*SOURCE RECORDS*.
○ ○ ○ ○ ○ ○ ○

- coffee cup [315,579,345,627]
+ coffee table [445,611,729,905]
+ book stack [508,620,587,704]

○ ○ ○ ○ ○ ○ ○

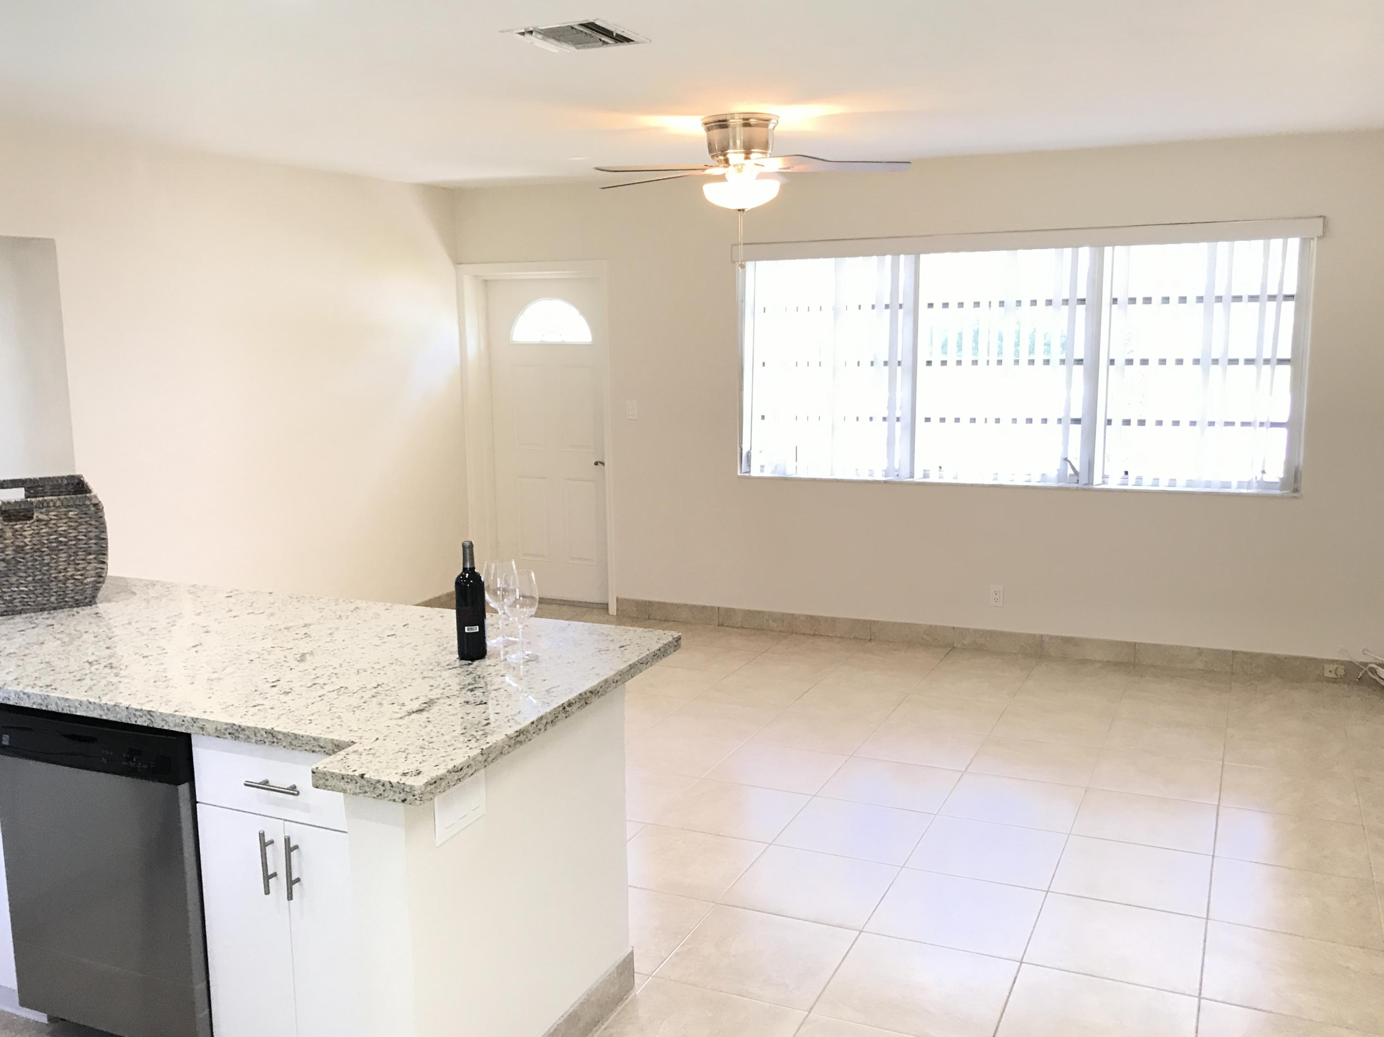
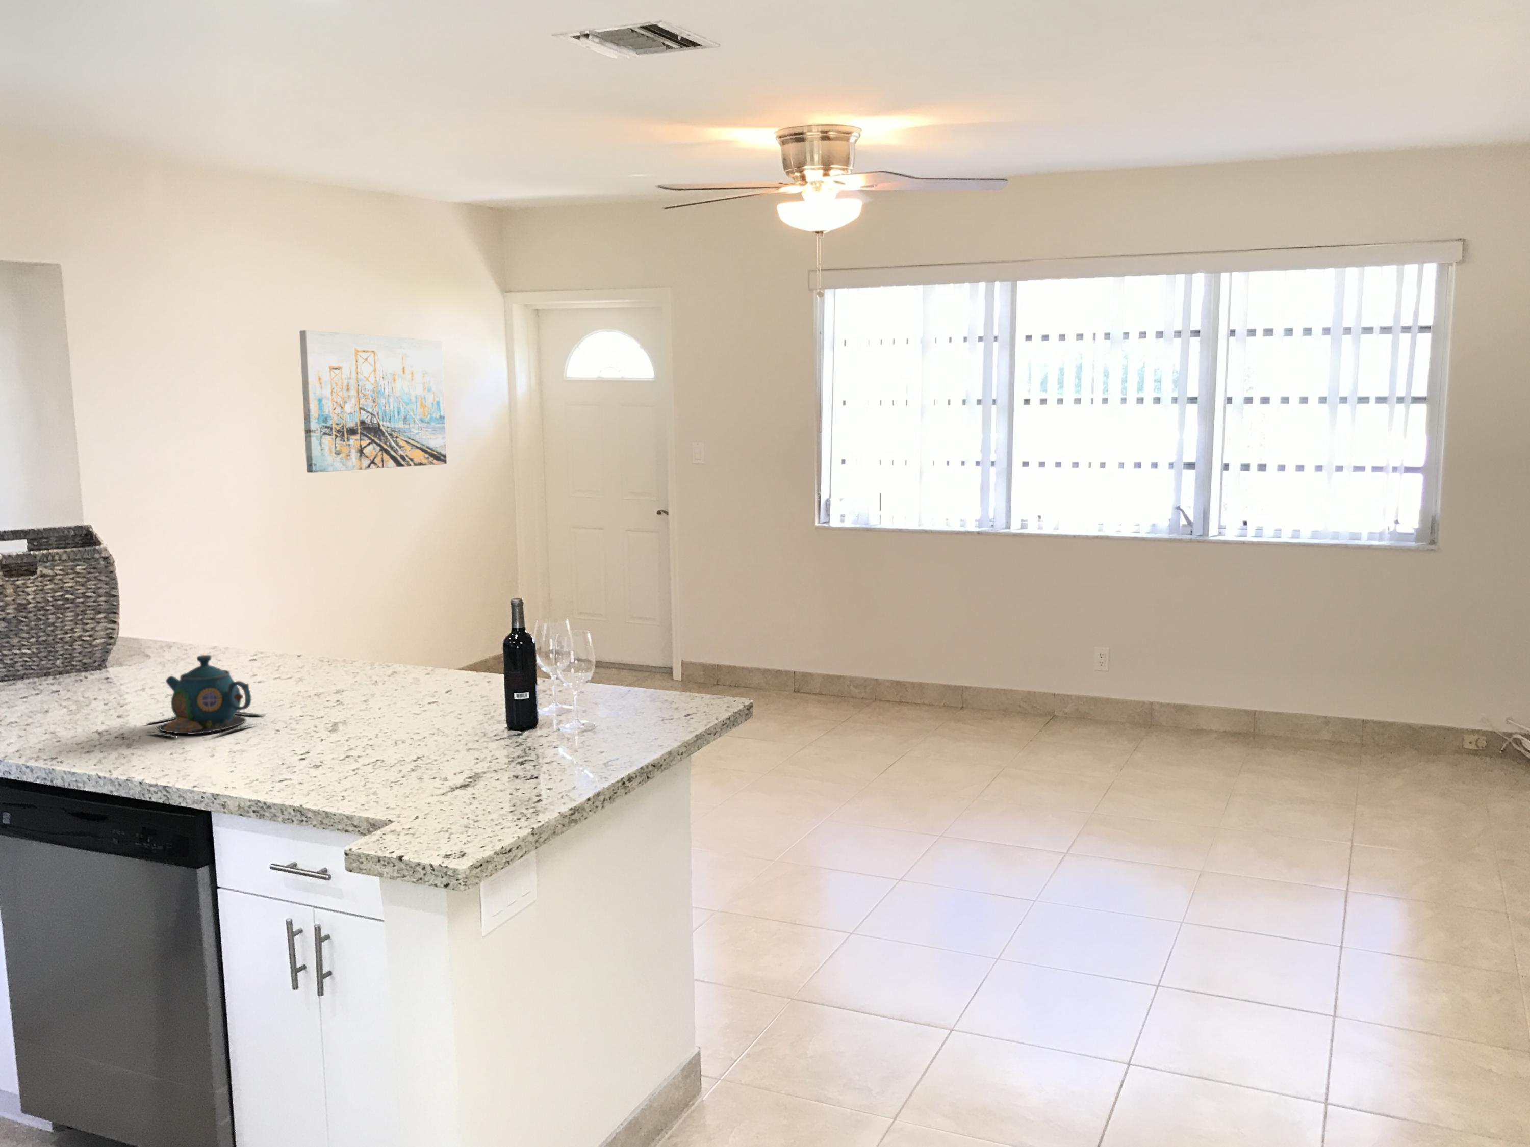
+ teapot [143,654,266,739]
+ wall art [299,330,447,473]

○ ○ ○ ○ ○ ○ ○

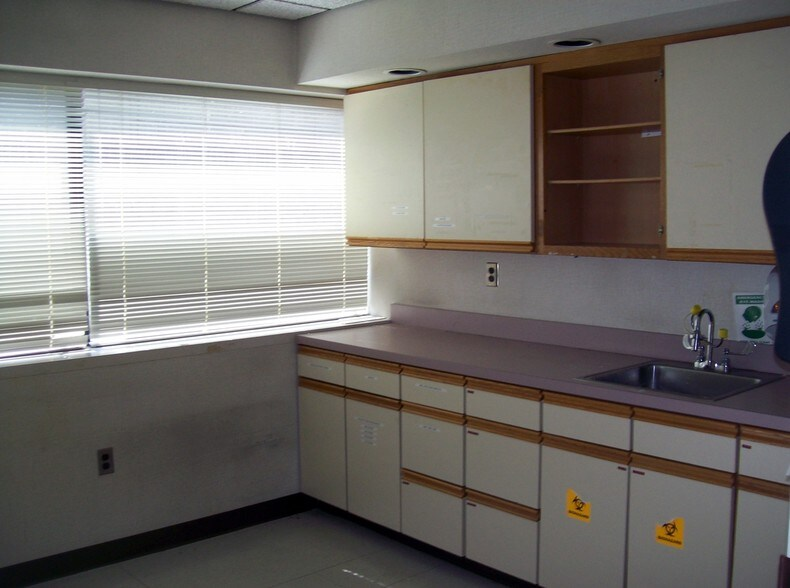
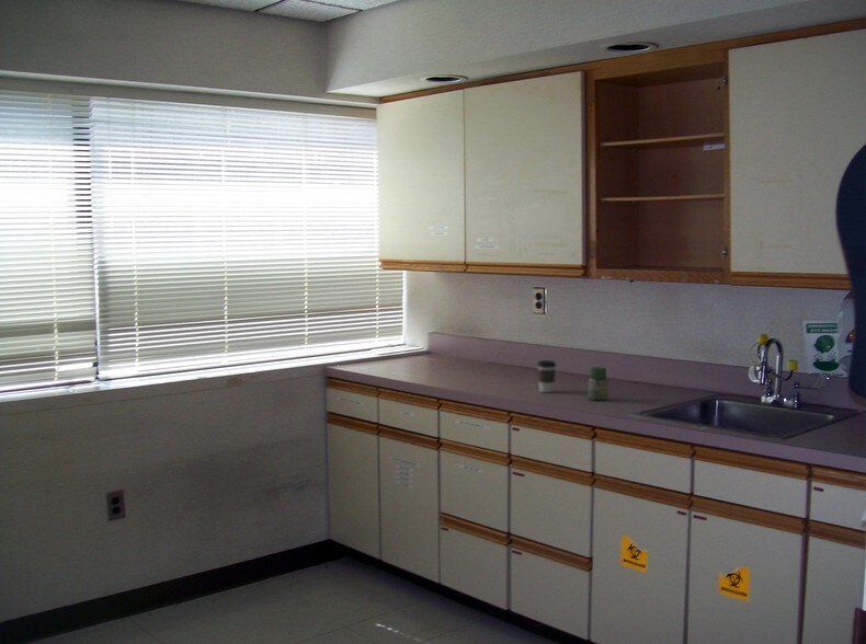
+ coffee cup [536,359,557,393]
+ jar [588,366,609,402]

○ ○ ○ ○ ○ ○ ○

*WHAT YOU SHOULD DO*.
Each line in the entries above, starting at the line with "- coffee cup [315,579,345,627]" and ending at the line with "book stack [508,620,587,704]", is to be printed exactly, and only those lines.

*PROBLEM SOLUTION*.
- coffee cup [315,579,345,627]
+ coffee table [445,611,729,905]
+ book stack [508,620,587,704]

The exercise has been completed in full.